Exercise material:
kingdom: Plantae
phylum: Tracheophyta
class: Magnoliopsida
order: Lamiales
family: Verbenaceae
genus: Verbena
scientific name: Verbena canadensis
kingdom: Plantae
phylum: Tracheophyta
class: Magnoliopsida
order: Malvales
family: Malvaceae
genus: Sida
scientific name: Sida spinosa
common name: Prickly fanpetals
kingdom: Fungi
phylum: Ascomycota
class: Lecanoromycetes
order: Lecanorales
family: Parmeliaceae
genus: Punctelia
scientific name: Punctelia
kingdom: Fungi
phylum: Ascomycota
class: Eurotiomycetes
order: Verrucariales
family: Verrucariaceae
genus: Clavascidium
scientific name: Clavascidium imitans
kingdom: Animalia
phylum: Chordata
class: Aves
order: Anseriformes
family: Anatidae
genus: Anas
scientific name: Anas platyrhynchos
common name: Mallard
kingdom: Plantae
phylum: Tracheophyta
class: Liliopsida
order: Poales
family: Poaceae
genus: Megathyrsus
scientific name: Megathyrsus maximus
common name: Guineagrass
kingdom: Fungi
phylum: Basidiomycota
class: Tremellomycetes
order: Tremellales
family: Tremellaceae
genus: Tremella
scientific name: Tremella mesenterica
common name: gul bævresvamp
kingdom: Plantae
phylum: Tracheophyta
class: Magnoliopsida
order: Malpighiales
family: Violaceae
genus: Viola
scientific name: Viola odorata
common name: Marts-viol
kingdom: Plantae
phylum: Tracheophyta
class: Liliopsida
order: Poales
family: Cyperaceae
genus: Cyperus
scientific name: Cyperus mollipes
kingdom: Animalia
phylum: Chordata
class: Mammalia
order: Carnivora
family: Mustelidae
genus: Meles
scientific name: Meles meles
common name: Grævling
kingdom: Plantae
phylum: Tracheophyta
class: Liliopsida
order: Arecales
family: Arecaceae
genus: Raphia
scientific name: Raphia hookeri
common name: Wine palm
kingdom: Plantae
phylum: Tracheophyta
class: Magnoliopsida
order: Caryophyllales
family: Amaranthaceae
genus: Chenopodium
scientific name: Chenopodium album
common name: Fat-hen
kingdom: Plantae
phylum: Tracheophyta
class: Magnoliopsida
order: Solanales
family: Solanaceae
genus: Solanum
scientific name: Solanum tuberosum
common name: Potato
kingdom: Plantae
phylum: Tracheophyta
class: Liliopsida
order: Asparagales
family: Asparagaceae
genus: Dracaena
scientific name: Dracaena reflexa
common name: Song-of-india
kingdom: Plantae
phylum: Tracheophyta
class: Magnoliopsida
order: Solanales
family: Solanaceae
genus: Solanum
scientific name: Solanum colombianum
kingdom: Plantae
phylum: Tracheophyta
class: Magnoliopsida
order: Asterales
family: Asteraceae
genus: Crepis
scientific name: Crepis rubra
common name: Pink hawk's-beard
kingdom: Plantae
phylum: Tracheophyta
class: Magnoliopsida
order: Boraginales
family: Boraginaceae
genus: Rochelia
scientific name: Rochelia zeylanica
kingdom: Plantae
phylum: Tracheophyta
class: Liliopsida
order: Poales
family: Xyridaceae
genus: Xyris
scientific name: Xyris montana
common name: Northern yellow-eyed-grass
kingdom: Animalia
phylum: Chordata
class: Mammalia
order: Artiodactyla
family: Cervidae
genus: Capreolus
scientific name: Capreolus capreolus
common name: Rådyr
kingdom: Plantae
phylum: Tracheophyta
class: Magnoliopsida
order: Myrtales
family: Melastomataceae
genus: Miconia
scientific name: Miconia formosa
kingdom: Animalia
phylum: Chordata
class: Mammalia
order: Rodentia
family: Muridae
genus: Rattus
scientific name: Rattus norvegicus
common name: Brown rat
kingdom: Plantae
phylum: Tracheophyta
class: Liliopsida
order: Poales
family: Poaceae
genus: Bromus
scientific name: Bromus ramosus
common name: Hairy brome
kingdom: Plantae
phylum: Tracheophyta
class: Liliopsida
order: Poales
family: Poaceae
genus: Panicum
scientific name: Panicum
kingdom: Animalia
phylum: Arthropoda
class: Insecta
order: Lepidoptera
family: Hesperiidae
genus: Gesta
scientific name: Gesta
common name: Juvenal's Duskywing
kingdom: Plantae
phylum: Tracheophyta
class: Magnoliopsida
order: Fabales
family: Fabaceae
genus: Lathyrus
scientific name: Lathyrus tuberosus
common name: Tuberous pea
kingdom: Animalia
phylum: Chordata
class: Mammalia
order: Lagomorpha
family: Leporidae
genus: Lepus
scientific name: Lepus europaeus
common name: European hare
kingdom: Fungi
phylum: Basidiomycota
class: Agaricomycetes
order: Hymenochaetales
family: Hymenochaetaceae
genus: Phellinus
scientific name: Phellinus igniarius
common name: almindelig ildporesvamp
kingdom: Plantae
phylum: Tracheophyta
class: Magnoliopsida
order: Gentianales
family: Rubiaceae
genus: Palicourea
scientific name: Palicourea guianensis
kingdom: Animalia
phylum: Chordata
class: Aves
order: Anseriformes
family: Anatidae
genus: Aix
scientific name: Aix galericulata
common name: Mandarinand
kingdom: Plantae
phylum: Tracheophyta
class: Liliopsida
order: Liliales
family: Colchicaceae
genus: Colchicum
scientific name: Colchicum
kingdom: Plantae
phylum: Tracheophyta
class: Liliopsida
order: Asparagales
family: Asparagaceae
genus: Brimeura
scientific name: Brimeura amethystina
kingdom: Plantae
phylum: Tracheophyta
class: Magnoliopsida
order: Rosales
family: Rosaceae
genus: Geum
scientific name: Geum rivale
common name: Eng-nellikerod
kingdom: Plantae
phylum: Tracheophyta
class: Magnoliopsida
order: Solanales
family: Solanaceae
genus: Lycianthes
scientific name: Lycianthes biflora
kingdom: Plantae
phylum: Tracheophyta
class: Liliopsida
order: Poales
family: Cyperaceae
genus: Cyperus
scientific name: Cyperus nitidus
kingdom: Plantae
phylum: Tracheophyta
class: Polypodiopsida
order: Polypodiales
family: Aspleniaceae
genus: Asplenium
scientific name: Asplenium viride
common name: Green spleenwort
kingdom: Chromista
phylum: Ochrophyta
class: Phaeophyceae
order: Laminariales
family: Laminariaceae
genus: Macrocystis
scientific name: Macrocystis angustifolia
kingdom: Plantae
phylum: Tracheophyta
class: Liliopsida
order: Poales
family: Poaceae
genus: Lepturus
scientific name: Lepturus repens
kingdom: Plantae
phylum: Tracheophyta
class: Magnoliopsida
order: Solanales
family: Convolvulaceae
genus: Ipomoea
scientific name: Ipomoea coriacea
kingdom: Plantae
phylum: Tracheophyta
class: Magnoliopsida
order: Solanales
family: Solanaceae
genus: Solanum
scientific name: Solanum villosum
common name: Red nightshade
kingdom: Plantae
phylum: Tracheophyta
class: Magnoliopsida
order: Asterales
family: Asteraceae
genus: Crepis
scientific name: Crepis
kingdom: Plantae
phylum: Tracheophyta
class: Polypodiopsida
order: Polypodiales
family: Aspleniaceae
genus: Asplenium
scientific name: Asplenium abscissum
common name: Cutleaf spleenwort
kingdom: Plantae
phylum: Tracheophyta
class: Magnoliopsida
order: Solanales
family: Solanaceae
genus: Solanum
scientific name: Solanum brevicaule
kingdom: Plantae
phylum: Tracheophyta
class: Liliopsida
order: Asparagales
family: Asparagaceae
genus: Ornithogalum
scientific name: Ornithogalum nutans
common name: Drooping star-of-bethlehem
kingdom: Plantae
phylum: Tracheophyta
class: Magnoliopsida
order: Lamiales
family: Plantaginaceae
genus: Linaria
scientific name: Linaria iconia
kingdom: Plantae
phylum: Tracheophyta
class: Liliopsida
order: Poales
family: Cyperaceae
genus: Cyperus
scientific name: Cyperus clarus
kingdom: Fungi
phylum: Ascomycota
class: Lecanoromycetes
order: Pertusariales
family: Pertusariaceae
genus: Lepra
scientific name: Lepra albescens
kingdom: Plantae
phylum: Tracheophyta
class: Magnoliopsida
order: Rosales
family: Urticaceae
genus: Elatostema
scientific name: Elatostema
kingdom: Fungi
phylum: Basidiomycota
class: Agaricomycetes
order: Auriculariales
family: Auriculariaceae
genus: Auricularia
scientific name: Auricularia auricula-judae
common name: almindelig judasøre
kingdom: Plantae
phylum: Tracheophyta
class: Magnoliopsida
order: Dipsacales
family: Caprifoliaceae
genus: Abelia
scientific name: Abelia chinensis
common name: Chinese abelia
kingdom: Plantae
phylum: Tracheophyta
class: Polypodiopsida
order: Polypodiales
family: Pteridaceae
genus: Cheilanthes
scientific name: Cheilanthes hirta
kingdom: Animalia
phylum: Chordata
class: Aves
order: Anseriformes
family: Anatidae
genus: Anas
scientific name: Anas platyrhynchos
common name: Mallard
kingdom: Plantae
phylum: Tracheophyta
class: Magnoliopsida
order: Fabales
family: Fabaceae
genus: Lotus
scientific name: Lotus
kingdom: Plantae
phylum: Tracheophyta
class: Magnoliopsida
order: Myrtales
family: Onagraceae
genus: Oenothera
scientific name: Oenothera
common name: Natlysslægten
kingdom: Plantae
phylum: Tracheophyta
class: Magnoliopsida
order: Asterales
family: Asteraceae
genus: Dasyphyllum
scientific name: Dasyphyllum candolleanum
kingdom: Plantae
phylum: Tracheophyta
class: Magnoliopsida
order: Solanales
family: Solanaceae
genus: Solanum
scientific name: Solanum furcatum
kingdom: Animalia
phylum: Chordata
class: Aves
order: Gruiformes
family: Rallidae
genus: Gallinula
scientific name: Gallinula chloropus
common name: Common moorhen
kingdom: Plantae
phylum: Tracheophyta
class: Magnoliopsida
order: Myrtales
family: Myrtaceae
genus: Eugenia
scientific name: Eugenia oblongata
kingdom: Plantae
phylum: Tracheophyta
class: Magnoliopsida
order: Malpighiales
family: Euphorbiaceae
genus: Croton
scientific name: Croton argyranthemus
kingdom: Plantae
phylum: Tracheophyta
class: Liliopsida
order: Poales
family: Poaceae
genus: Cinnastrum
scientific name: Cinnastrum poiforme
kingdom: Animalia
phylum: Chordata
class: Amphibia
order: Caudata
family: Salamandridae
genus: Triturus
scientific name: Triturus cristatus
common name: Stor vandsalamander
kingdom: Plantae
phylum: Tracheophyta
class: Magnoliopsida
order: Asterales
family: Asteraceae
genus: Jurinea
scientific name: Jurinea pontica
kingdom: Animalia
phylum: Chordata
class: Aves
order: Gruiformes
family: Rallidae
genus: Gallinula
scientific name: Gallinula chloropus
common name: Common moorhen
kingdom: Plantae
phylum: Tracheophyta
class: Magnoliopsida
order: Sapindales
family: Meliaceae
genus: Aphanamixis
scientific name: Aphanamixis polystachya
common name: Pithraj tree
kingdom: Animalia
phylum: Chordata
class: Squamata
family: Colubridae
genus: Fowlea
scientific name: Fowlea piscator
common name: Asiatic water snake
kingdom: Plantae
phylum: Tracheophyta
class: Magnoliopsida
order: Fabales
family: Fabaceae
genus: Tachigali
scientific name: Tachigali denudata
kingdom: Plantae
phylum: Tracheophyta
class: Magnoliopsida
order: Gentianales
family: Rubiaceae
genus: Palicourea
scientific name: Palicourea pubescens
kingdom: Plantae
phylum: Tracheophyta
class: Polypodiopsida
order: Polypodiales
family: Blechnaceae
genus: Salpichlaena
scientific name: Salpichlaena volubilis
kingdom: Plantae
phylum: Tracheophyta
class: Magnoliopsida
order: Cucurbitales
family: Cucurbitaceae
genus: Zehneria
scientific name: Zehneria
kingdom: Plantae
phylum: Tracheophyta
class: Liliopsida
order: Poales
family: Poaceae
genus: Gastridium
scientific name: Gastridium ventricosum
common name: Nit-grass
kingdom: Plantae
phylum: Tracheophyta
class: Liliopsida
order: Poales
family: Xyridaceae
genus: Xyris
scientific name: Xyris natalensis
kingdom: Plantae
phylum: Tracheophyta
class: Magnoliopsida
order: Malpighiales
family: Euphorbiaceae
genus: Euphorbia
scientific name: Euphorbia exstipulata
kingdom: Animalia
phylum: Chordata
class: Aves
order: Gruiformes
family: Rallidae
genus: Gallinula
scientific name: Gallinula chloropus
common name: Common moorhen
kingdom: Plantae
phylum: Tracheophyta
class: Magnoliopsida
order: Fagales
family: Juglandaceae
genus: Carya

Aim: Recast the lines from the line with "genus: Rochelia" through the line with "genus: Capreolus", both included, as a two-column CSV headed rank and name. Give one row per line, put each field in double quotes, and replace any line breaks with spaces.

Result:
rank,name
"genus:","Rochelia"
"scientific name:","Rochelia zeylanica"
"kingdom:","Plantae"
"phylum:","Tracheophyta"
"class:","Liliopsida"
"order:","Poales"
"family:","Xyridaceae"
"genus:","Xyris"
"scientific name:","Xyris montana"
"common name:","Northern yellow-eyed-grass"
"kingdom:","Animalia"
"phylum:","Chordata"
"class:","Mammalia"
"order:","Artiodactyla"
"family:","Cervidae"
"genus:","Capreolus"